On a lot of Perry’s mixes from that era, you hear this creaking noise in the background. I found out it was the studio door, the hinges were rusty, and it was just people coming in and out, which they seemed to be doing most of the time. His equipment – or lack of – was very, very primitive but achieving outstanding results. Admirable. And it was all one-take.
Perry went mad not long after I was there and burned down his studio. He’d supposedly had an argument over money with Island Records, and apparently painted over all the masters with green paint, so that they couldn’t take them off him. Rather than having his music stolen, he destroyed it.
When I was there, the bigger the bong, the more active he became. Don’t know how that works for them fellas. I still don’t know to this day how you can smoke the weed at all without destroying your voice. It takes the top end right out of me, and all that flows out is a scratchy noise. I don’t have the pipes for that.
To be very honest, it came as a surprise when I was asked to Perry’s studio. I didn’t get my chops together. I wasn’t prepared for it. Ouch. Tail-between-the-legs time.

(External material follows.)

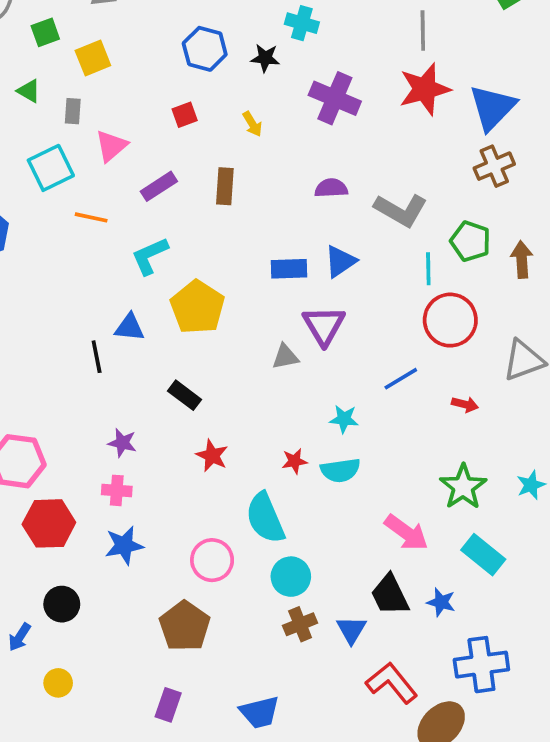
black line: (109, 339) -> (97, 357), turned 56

The funniest moments were probably with the bass and drum supremos, Sly & Robbie. They were fully affiliated with Island, so it wasn’t really about work, it was just social. They really are like the Nile Rodgers of Jamaica. They ribbed Don no end. They ribbed me too. ‘C’mon mon, what you wearing dat big coat faaar?’ By the end, I was down to flip-flops, shorts and a T-shirt, because that’s how it should’ve been right at the start. I was terribly self-aware of just how white and pale my skin was. I was looking like a cross between a concentration camp victim and Dracula.